Out of sight, out of mind? Not really

August 23, 2005

By playing a trick on the brain, neuroscientists at MIT's McGovern Institute for Brain Research have discovered one way that humans naturally recognize objects.

The work, reported in the Aug. 7 online issue of Nature Neuroscience, may have implications for artificial vision systems and provide insight into problems in visual recognition that are often associated with dyslexia and autism.

"We all have an uncanny ability to recognize familiar objects and faces even though we never see the same image on our eye twice," said James DiCarlo, head of the research team and an assistant professor in MIT's Department of Brain and Cognitive Sciences (BCS). "For example, even when viewing a stable scene, the image striking our eyes changes up to 200 times a minute-each time our eyes move. Somehow the brain recognizes commonalities among the ever-changing stream of images coming into our eyes." Instead of seeing the world as if in strobe light with objects jumping in and out of existence, we perceive objects to be stable.

Although one theory holds that this ability is hardwired in the brain, the current study supports the opposing hypothesis, indicating that the brain learns to recognize objects by merging images produced while our eyes explore the visual world.

"Our study focused on how eye movements might contribute to our effortless ability to recognize objects at different locations," DiCarlo said. "Because each eye movement rapidly brings each object from one location on our eye to another, we hypothesized that the movements help us learn to recognize an object, regardless of its location." In other words, these movements might enable the brain to learn that Jane is still Jane even when we are not looking directly at her.

"To test this hypothesis, we played a trick on the brain," explained lead author David Cox, a BCS graduate student. "We created an artificial visual world where objects on a computer screen did not stay the same, but were replaced by another object while the subjects' eyes were moving."

Subjects were shown one object in their peripheral vision. While they were moving their eyes to focus directly on that object, the researchers substituted a slightly different object.

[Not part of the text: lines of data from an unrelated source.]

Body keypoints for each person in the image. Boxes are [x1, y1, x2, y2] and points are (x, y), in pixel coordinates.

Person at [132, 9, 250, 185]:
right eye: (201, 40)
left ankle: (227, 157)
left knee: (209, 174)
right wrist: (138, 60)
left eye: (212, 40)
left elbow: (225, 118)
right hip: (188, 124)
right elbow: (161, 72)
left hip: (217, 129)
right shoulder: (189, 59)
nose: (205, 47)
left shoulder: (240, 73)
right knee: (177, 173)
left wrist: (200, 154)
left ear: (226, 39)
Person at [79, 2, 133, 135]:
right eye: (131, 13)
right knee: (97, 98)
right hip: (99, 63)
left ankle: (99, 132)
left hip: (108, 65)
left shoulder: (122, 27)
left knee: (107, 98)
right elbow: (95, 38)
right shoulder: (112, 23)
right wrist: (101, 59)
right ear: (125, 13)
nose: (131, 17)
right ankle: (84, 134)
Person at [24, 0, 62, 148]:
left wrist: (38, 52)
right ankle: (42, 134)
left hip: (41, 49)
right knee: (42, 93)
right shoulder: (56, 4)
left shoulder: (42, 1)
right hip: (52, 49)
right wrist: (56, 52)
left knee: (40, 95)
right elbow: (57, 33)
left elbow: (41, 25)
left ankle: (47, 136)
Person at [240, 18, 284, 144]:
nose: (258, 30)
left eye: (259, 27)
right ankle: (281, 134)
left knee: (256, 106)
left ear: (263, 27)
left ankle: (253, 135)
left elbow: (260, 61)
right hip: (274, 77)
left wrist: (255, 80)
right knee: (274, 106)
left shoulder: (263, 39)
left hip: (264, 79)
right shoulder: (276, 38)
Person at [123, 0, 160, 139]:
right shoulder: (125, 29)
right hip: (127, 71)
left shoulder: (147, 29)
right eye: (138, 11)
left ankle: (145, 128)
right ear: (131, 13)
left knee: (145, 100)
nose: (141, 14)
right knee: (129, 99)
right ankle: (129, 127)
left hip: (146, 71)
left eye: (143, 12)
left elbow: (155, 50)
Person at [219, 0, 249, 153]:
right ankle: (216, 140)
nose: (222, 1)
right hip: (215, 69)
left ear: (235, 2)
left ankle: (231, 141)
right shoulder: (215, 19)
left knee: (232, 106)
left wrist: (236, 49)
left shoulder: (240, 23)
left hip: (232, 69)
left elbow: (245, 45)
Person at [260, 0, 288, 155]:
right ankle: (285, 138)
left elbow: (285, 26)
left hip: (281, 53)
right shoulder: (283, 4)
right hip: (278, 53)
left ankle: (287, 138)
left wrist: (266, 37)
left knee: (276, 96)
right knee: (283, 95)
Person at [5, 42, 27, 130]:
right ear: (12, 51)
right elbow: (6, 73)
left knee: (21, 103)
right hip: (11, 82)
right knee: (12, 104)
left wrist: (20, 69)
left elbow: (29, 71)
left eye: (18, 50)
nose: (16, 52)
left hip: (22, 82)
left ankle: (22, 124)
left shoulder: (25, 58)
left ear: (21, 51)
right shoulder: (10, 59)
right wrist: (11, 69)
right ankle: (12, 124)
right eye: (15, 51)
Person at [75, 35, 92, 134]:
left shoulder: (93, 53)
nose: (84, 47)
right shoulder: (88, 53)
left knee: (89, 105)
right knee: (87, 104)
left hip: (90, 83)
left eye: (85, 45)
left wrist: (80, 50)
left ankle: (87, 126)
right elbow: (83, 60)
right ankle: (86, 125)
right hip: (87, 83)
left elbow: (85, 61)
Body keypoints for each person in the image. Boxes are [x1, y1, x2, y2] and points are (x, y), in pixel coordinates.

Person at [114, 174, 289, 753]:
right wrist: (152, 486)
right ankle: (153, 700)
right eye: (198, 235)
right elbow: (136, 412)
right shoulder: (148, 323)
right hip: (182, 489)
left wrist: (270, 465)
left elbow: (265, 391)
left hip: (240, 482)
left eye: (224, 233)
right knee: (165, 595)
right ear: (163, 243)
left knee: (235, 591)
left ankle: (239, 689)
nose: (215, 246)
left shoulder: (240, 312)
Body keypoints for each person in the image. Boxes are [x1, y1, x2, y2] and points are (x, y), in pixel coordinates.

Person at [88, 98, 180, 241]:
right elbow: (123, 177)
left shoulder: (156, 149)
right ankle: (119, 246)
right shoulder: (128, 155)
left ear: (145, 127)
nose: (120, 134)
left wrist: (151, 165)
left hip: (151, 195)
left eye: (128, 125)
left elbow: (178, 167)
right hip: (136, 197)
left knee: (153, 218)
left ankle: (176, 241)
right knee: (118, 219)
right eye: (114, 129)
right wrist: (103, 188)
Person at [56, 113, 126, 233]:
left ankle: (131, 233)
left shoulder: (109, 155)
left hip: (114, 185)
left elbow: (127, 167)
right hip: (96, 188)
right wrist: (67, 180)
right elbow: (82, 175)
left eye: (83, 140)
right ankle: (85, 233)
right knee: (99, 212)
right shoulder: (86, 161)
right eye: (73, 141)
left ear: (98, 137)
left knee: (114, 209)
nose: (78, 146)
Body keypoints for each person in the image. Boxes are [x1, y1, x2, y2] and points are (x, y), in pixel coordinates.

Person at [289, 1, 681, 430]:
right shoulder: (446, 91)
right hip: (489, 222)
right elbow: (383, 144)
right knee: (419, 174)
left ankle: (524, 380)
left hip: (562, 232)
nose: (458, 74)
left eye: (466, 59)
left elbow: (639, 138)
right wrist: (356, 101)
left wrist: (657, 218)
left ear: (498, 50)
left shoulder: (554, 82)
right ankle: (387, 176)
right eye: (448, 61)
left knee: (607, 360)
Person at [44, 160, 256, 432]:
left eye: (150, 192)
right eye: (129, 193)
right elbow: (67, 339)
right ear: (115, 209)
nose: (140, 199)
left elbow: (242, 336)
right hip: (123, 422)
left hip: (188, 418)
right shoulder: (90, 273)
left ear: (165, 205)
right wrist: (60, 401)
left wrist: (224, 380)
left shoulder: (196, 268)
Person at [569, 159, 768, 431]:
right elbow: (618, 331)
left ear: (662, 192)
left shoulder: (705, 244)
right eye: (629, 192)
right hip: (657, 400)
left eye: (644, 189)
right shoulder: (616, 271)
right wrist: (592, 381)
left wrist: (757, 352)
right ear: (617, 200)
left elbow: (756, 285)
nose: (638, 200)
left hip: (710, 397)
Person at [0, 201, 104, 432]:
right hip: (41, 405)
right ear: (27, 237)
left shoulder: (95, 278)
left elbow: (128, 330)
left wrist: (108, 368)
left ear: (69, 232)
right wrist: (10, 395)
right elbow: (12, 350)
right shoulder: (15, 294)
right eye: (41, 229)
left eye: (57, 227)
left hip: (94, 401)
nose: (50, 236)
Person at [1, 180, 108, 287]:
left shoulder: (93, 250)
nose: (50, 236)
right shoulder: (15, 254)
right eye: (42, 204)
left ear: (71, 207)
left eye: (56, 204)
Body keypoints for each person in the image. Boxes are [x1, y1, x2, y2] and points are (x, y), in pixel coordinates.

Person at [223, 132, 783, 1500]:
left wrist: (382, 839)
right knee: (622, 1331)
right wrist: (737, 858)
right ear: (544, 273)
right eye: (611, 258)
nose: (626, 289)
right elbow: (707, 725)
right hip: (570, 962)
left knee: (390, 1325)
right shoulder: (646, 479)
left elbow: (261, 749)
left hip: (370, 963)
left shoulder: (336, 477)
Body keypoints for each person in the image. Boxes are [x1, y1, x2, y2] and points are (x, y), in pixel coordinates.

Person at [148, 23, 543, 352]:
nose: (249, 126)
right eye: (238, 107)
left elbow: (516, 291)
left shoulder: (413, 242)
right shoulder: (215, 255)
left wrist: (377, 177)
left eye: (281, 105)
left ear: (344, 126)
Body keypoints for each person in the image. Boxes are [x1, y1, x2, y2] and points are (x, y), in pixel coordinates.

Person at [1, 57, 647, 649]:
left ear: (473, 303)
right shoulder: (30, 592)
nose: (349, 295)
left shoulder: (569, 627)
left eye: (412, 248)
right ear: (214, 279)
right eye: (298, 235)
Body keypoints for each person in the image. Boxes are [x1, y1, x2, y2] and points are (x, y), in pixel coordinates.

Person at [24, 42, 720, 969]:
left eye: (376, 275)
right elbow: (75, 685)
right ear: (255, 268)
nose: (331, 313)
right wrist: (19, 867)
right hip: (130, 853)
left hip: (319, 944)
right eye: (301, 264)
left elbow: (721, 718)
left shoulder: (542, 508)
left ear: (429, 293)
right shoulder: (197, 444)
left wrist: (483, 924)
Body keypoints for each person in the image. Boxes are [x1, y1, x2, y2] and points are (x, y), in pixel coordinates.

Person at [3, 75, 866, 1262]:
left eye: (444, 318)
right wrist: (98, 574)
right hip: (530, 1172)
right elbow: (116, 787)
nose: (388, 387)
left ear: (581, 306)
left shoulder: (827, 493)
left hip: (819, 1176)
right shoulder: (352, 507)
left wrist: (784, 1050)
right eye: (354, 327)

Because the brain is effectively blind during the one-twentieth of a second of each eye movement, subjects could not see the object substitutions being made and were completely unaware that the altered visual world behaved any differently than the real world.

But their brains detected the difference.

In tests following one or two hours of exposure to the altered world, subjects confused objects that had been swapped-in reliable and predictable ways. Subjects judged different objects to be the same object at different locations, as if their brains used their eye movements to learn what images belong together to make an "object."

This study provides more evidence of the brain's continuing plasticity, or adaptability, and the role of experience in forming neural circuits for tasks as seemingly simple as recognizing objects in different locations.

"The real world has structure, and the brain works by discovering that structure. It makes sense that the brain adapts to the external reality, even if we manipulate it," DiCarlo said.

DiCarlo and Cox's co-authors are Philip Meier, a former MIT research assistant, and Nadja Oertelt, a junior in BCS.